The city is set to take bids this fall on the Middle Tennessee Boulevard improvement project, an estimated $11.2 million construction job that’s expected to change the flow of traffic and create a fresh look on the university’s west side.
The federal government is providing $8.5 million and MTSU is kicking in another $3 million for the work, which is slated to begin between September and November and take two and a half years, according to Murfreesboro Transportation Director Dana Richardson.
The overall project, including engineering, right-of-way acquisition, and construction is estimated to cost approximately $12.2 million and Murfreesboro will participate in funding and provide in-kind funding, in part through local utility work on the project, which currently has an estimated $1 million deficit, Richardson said.
The project was delayed because the federal government audited Murfreesboro’s right-of-way acquisition procedure and required that the city obtain a temporary construction easement from the university, Richardson said.
Stretching from East Main Street to Greenland Drive, work will include widening the road to four lanes with bike lanes, new sidewalks, adding a landscaped median and installing traffic signals at Division Street and East Lytle Street.
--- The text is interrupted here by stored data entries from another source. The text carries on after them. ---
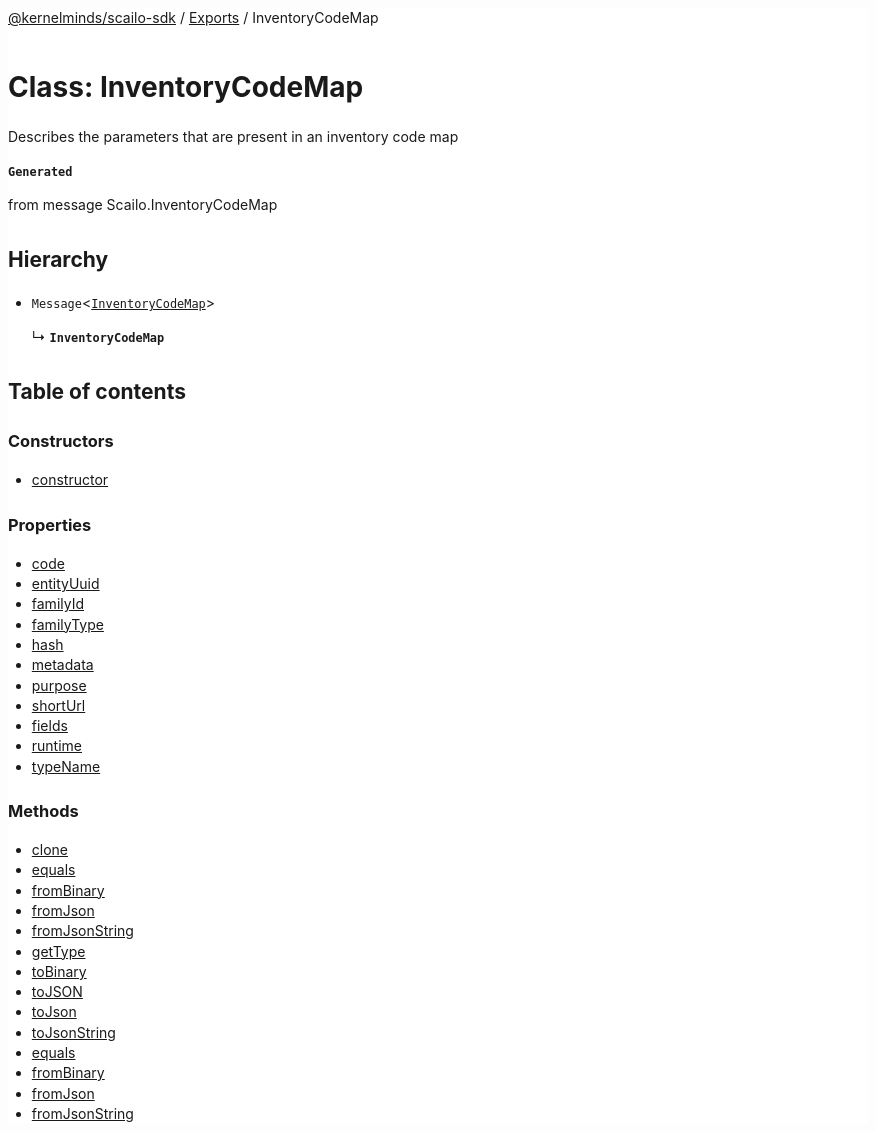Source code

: [@kernelminds/scailo-sdk](../README.md) / [Exports](../modules.md) / InventoryCodeMap

# Class: InventoryCodeMap

Describes the parameters that are present in an inventory code map

**`Generated`**

from message Scailo.InventoryCodeMap

## Hierarchy

- `Message`\<[`InventoryCodeMap`](InventoryCodeMap.md)\>

  ↳ **`InventoryCodeMap`**

## Table of contents

### Constructors

- [constructor](InventoryCodeMap.md#constructor)

### Properties

- [code](InventoryCodeMap.md#code)
- [entityUuid](InventoryCodeMap.md#entityuuid)
- [familyId](InventoryCodeMap.md#familyid)
- [familyType](InventoryCodeMap.md#familytype)
- [hash](InventoryCodeMap.md#hash)
- [metadata](InventoryCodeMap.md#metadata)
- [purpose](InventoryCodeMap.md#purpose)
- [shortUrl](InventoryCodeMap.md#shorturl)
- [fields](InventoryCodeMap.md#fields)
- [runtime](InventoryCodeMap.md#runtime)
- [typeName](InventoryCodeMap.md#typename)

### Methods

- [clone](InventoryCodeMap.md#clone)
- [equals](InventoryCodeMap.md#equals)
- [fromBinary](InventoryCodeMap.md#frombinary)
- [fromJson](InventoryCodeMap.md#fromjson)
- [fromJsonString](InventoryCodeMap.md#fromjsonstring)
- [getType](InventoryCodeMap.md#gettype)
- [toBinary](InventoryCodeMap.md#tobinary)
- [toJSON](InventoryCodeMap.md#tojson)
- [toJson](InventoryCodeMap.md#tojson-1)
- [toJsonString](InventoryCodeMap.md#tojsonstring)
- [equals](InventoryCodeMap.md#equals-1)
- [fromBinary](InventoryCodeMap.md#frombinary-1)
- [fromJson](InventoryCodeMap.md#fromjson-1)
- [fromJsonString](InventoryCodeMap.md#fromjsonstring-1)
Two university tennis courts closest to Middle Tennessee Boulevard will be removed in the widening.
“A lot of the work is not just for vehicular traffic but is also being undertaken to better accommodate bikes and pedestrian traffic,” Richardson said.
In addition, brick corner markers will be built at Bell Street and Middle Tennessee Boulevard at the Bell Street entrance and at East Main and Middle Tennessee Boulevard, according to the university.
The marker at East Main with the university logo will be similar to one at the Rutherford Boulevard entrance, MTSU spokesman Jimmy Hart said. The Bell Street entrance will have brick walls similar to walls at the Blue Raider and
Greenland drives entrance and to those under construction at Champion Way and Greenland.
Lighting, trees and walkways are part of the project on the campus side of Middle Tennessee Boulevard, and new entrances are planned at Faulkinberry Drive and at Murphy Center.
The campus has multiple entrances and exits across campus that can be used as alternative routes when construction is under way, Hart said.
Cherry Lane extension
Cherry Lane in north Murfreesboro between Memorial Boulevard and NW Broad Street is a three-phase project. The first phase from Memorial Boulevard to the western boundary of Siegel Park was completed in late 2005 for approximately $1.8 million. The first part of the Cherry Lane improvement project comprised construction of four lanes, with a median, stretching beside the soccer complex from Memorial Boulevard, where a signal light was installed.
The second phase, which is in the preliminary engineering stage, stretches from the western boundary of the Siegel Park to the Alford Road and Sulphur Springs Road intersection and is estimated to cost approximately $10 million dollars.
The third phase, an estimated $29.7 million project, will run from the Alford Road and Sulphur Springs Road intersection to a new interchange to be constructed at state Route 840 and then to Northwest Broad Street. Federal funding will total $9.4 million for the project, and the city’s portion is slated at $20.2 million. Murfreesboro officials plan to hold a public meeting this summer on phase three of the Cherry Lane extension project. It is estimated that the entire project could be completed within seven to 10 years.
Cherry Lane’s extension is designed to shift traffic off Thompson Lane and enable motorists to reach Northwest Broad Street and 840 without having to travel south on Thompson Lane, Richardson said.
Thompson Lane, nevertheless, is to go through a widening project that would change the existing two-lane road to a five-lane road with sidewalks. This project is to be managed by the Tennessee Department of Transportation at an estimated cost of approximately $30 million. It could take five to seven years before the project is set for bidding.
Bradyville Pike widening
The city plans to hold another public meeting for the Bradyville Pike widening project from Southeast Broad Street to Rutherford Boulevard in late 2014, according to Richardson.
Work is in the final design phase, following Federal Highway Administration approval of the preliminary engineering and environmental impact documents. Right-of-way acquisition should be done by mid-2016.
The preliminary estimated cost for the construction phase is $5 million, but the project, which will include widening to three lanes with sidewalks and bicycle lanes, is expected to wind up costing more, Richardson said. Since Bradyville Pike is a state highway, TDOT will provide funding for the lion’s share of the work, and the federal government share is $1.4 million while Murfreesboro is set to pay $366,880, according to Richardson.
“It’s something the city needs, but it’s also a state highway, so we’re sharing funding,” Richardson said. It is hoped that construction could be completed by late 2019.
The final phase of Veterans Parkway – from Barfield Road to St. Andrews Drive – is in the midst of construction sub-grade and fill work and is expected to be completed in December 2015.
The 2.1-mile, $7.6 million job is the final part of the Veterans Parkway project that loops around the city’s west side and dead-ends at Burnt Knob Road.
This last section was put on hold because of the economic downturn in the late 2000s, but the city awarded a construction contract in November 2013 after the economy rebounded, according to Richardson.